● Excerpt to read
[Python-Dev] Split unicodeobject.c into subfiles

Thu Oct 25 11:18:53 CEST 2012

On Thu, Oct 25, 2012 at 8:57 AM, M.-A. Lemburg <mal at egenix.com> wrote:
> On 25.10.2012 08:42, Nick Coghlan wrote:
>>> Why are any of these codecs here in unicodeobjectland in the first
>>> place?  Sure, they're needed so that Python can find its own stuff,
>>> but in principle *any* codec could be needed.  Is it just an heuristic
>>> that the codecs needed for 99% of the world are here, and other codecs
>>> live in separate modules?
>>
>> I believe it's a combination of history and whether or not they're
>> needed by the interpreter during the bootstrapping process before the
>> encodings namespace is importable.
>
> They are in unicodeobject.c so that the compilers can inline the
> code in the various other places where they are used in the Unicode
> implementation directly as necessary and because the codecs use
> a lot of functions from the Unicode API (obviously), so the other
> direction of inlining (Unicode API in codecs) is needed as well.

I'm sorry to interrupt, but have you actually measured? What effect
the lack of said inlining has on *any* benchmark is definitely beyond
my ability to guess and I suspect is beyond the ability to guess of
anyone else on this list.

I challenge you to find a benchmark that is being significantly
affected (>15%) with the split proposed by Victor. It does not even
have to be a real-world one, although that would definitely buy it
more credibility.

Cheers,
fijal

● Goal of the exercise
In the Python-Dev thread on splitting unicodeobject.c, what performance impact does fijal challenge Lemburg to show from the split Victor proposed?

● Data under study
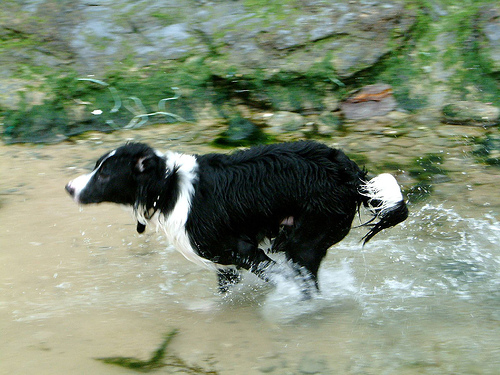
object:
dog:
[66, 139, 407, 309]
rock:
[340, 83, 396, 121]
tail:
[364, 169, 409, 247]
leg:
[285, 226, 350, 305]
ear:
[139, 156, 166, 175]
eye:
[99, 171, 112, 180]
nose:
[64, 183, 76, 196]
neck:
[139, 152, 178, 219]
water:
[1, 147, 499, 373]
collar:
[134, 162, 172, 235]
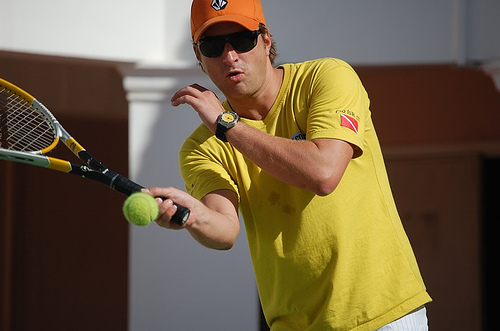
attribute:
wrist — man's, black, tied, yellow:
[214, 114, 240, 143]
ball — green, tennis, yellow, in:
[125, 190, 161, 228]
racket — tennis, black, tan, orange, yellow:
[1, 79, 192, 228]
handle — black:
[114, 163, 192, 225]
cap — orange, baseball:
[193, 3, 266, 50]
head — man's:
[192, 22, 273, 104]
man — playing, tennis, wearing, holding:
[145, 1, 428, 329]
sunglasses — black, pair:
[193, 29, 260, 57]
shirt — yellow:
[179, 50, 435, 330]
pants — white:
[355, 307, 431, 330]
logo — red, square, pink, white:
[337, 116, 363, 134]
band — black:
[217, 122, 226, 141]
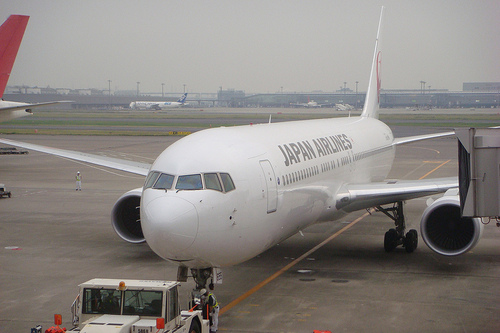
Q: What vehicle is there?
A: Airplane.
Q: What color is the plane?
A: White.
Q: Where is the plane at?
A: Airport terminal.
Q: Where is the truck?
A: Front of plane.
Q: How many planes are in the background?
A: One.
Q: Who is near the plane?
A: Man.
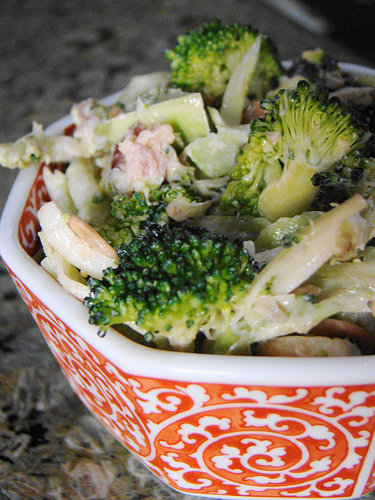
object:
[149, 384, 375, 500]
design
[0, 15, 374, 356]
asian dish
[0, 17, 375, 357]
salad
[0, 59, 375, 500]
bowl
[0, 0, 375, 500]
countertop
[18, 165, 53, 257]
design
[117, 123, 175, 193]
chicken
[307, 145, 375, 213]
broccoli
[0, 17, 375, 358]
pasta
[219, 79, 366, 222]
broccoli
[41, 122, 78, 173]
design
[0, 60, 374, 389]
rim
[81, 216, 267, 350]
piece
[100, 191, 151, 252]
broccoli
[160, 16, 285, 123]
broccoli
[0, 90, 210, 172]
broccoli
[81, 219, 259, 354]
broccoli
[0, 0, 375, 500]
table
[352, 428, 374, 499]
design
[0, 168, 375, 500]
pattern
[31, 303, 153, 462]
design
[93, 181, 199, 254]
broccoli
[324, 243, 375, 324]
sauce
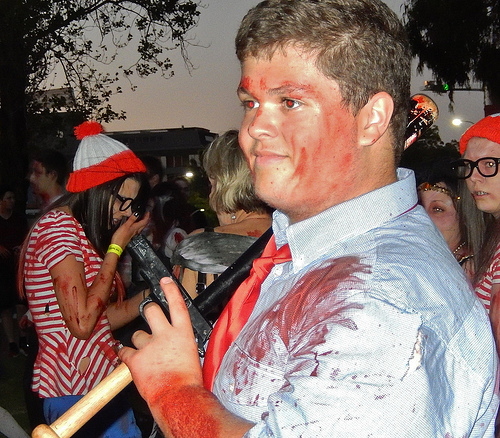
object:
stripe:
[38, 350, 78, 384]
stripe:
[42, 367, 66, 393]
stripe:
[40, 383, 52, 399]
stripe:
[35, 316, 61, 328]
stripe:
[24, 276, 54, 287]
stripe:
[471, 286, 493, 302]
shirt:
[471, 241, 497, 315]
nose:
[247, 111, 277, 141]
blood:
[279, 275, 332, 321]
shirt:
[210, 205, 496, 435]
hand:
[114, 272, 207, 399]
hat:
[55, 117, 143, 193]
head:
[66, 122, 143, 226]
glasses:
[110, 185, 138, 212]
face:
[103, 178, 137, 229]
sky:
[135, 74, 205, 112]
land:
[128, 123, 246, 202]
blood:
[293, 147, 311, 182]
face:
[232, 34, 377, 211]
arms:
[144, 388, 395, 438]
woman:
[18, 120, 140, 413]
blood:
[56, 276, 98, 331]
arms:
[39, 245, 143, 332]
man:
[111, 0, 499, 438]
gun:
[128, 237, 202, 362]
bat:
[58, 103, 438, 322]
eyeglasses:
[106, 183, 135, 209]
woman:
[445, 110, 497, 287]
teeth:
[472, 188, 486, 201]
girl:
[31, 122, 151, 426]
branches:
[42, 3, 179, 82]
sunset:
[113, 79, 197, 125]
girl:
[454, 117, 497, 322]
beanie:
[451, 109, 497, 142]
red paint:
[224, 62, 370, 212]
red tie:
[185, 235, 302, 389]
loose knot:
[243, 235, 292, 283]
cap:
[61, 117, 149, 190]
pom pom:
[74, 120, 104, 144]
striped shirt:
[12, 205, 142, 395]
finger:
[144, 283, 168, 332]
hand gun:
[120, 230, 223, 358]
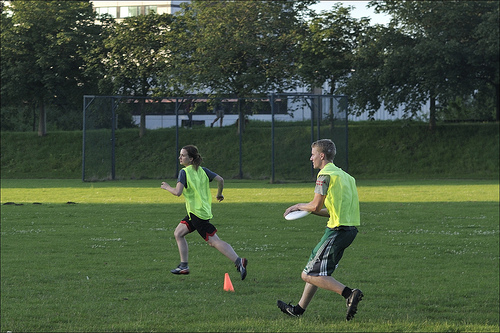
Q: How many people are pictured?
A: Two.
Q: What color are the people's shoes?
A: Black and white.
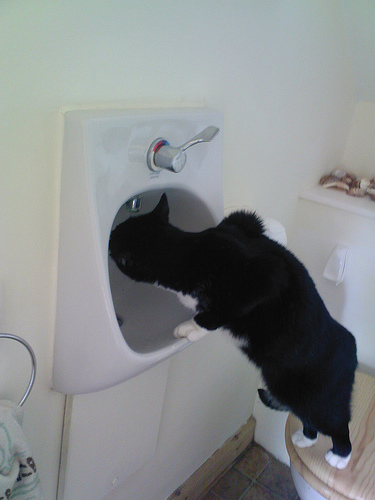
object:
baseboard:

● Exercise result
A benchmark that is significantly affected, by more than 15%.